Column 197: Chasing Ghosts
A changing of the guard at the OWH.
I heard from a friend of a friend that Niz Proskocil has left the music beat at the Omaha World-Herald.
I couldn't get an actual, dyed-in-the-wool confirmation from Niz because she had to run it past her editors, and after almost a week, still nothing. These kinds of staff changes aren't reported by the paper unless the position in question is editor-in-chief or a rung beneath it. Changes in lower-rung jobs, like beat reporters, are treated as gossip. It's the kind of inside poop that the editors figure no one would -- or should -- care about. They're wrong, of course. The politicians and businessmen who are studied and dissected by these journalists obviously care. As for the rest of their readers, well, unless it involves the Huskers, does it matter who's writing the stories? Not really. Other than the name on the masthead, news is anonymous. Readers remember the headline, not the byline. An exception to the rule is columnists and critics, who are defined by their unique style and opinion. But that guy covering City Hall or the western Iowa education beat -- he's a ghost.
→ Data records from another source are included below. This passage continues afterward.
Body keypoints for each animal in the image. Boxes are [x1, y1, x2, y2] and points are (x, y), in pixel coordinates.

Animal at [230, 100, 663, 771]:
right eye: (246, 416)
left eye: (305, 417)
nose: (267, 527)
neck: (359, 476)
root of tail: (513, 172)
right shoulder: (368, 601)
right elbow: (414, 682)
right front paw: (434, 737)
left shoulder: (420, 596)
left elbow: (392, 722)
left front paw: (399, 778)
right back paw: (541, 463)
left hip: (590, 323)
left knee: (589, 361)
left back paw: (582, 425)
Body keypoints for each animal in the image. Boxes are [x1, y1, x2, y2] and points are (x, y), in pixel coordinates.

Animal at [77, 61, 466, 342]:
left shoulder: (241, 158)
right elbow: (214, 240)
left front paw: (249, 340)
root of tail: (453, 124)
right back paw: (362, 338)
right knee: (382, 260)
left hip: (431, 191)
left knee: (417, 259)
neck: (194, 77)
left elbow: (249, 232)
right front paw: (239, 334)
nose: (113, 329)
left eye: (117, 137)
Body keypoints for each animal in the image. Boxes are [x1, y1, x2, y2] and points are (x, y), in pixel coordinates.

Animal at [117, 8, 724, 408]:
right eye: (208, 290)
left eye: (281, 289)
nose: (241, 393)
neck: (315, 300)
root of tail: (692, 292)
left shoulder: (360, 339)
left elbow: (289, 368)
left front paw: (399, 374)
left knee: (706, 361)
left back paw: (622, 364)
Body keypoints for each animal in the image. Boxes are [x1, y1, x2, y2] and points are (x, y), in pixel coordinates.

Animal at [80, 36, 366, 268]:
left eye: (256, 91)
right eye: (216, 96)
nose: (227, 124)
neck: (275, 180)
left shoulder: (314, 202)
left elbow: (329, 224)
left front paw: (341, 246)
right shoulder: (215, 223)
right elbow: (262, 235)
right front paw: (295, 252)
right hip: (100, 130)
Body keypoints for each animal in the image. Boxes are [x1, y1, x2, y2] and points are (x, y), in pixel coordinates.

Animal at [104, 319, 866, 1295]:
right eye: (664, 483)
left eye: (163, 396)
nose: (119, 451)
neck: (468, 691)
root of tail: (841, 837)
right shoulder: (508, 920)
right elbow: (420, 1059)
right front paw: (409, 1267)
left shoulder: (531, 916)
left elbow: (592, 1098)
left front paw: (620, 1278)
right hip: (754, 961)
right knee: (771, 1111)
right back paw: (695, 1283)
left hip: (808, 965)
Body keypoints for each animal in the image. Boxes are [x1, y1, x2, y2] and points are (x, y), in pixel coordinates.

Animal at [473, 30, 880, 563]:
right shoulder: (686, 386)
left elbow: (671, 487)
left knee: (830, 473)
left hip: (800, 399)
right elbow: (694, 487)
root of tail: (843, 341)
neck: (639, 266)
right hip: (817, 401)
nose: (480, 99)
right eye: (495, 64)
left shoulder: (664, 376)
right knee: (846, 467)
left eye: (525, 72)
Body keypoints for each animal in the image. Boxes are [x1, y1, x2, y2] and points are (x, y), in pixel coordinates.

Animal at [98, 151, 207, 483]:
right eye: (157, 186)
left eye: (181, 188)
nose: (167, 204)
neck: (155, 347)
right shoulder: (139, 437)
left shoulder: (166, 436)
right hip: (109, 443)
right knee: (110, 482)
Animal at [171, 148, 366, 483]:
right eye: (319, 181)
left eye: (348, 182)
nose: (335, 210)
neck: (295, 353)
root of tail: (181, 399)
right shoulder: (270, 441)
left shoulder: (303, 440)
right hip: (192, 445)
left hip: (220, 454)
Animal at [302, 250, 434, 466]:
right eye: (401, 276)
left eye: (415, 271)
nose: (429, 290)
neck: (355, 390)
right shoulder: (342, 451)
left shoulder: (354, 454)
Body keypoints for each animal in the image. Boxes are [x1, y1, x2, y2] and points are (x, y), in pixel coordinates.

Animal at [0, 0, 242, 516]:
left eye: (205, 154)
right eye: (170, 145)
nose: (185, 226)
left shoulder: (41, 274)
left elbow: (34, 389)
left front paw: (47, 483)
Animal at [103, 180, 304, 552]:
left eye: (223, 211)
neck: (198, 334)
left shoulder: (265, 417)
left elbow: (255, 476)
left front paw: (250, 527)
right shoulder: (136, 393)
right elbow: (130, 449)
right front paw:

The music beat must be a thankless job at dailies, looked down upon by the reporters doing "the important stuff," whatever that is. The type of reader who wants to know about this weekend's CD release shows probably doesn't read the World-Herald. The editors know this and act accordingly, which is one of the reasons why we only get the weekend edition at my house.
There are those among us, however, who have followed the World-Herald's music criticism for a long, long time. For me, it started with Steve Millburg, who mainly wrote about movies. He was a critic during -- or just after -- the downfall of Peter Citron, a guy remembered more for charges involving child porn than for his years and years of writing restaurant and movie criticism, something Citron did well, though no one will ever admit it. I guess it doesn't matter anymore, now that he's dead.
Millburg held a place of prominence in the long-defunct World-Herald Sunday Entertainment section -- a smart, self-contained weekly guide that included movie, music, book and art reviews, travel information, a TV guide and a crossword puzzle. Later in the week, long after the rest of the Sunday paper had been thrown away, the Entertainment section remained on the coffee table. Whether it was economics (maybe) or just a bad decision (probably), the World-Herald did away with the Entertainment section years ago, integrating some of its contents into the rest of the Sunday paper, while placing the weekend listings and band features in Thursday's wispy Go! section.
So while my dad painstakingly studied the want ads and mom read the Living section (the sports section went unread), I grabbed Entertainment from the Sunday stack. Millburg usually had a column and a page of capsule reviews. Sometimes he wrote about music too, but that was rare. Though the rest of the OWH was a blank recitation of facts, Millburg wrote with a voice. Along with Citron's, it was the first voice I ever read in a newspaper. It would be a voice that would be in the back of my mind throughout college.
A quick Google search reveals that Millburg is now living in Birmingham, Alabama, writing novels and doing the occasional freelance assignment.
After Millburg was Roger Catlin, a younger guy with plenty of attitude who wrote about bands like Elvis Costello and The Cucumbers. Roger didn't last long at the Herald. Today he writes a television column for the Hartford Courant.
Next in the barrel were Jim Minge and Tony Moton -- the first OWH reporters that I remember seeing at rock shows. Moton left the World-Herald in '99 and went on to write screen plays. Minge, as we all know, now runs the City Weekly.
They were followed by Christine Laue. Though Minge and Moton tried to cover local music, it was Laue who really made it a focus and a cornerstone of the just-created Go! section back in '01. Niz took over after Laue was moved to the fashion and pop culture beat. Today, Laue writes about condos and shopping centers.
Niz continued to cover local music even after the World-Herald pointed her squarely in the direction of the Qwest Center and its county-fair touring bands -- which are, after all, what the editors assume the majority of their readers care about. They're probably right, even though the real story -- the one that defines Omaha nationally as an indie music Mecca -- is taking place in small bars and local venues where tomorrow's stars are honing their craft.
A couple weeks ago, the rumors about Niz became reality, as her byline disappeared from Go! and reappeared in the Money section. Her replacement appears to be Kevin Coffey.
There is significance to this changing of the guard. As a musician once told me after an interview -- it's nice to get featured in the alt weeklies, but to be in The Omaha World-Herald, well, "my parents read the World-Herald." It's a "big deal." So while that musician will use my Reader story for packaging material, the World-Herald story will be cut out and framed; it will be read 20 years from now by his children.
Whether he knows it or his fellow reporters know or his editors and publisher know it, Coffey has one of the most important jobs at the World-Herald, at least in the minds of the army of musicians, club owners, record shop proprietors and everyone else who makes a living in this town from music. All eyes are on you, Kevin. Let's see what you've got. Don't let them turn you into a ghost.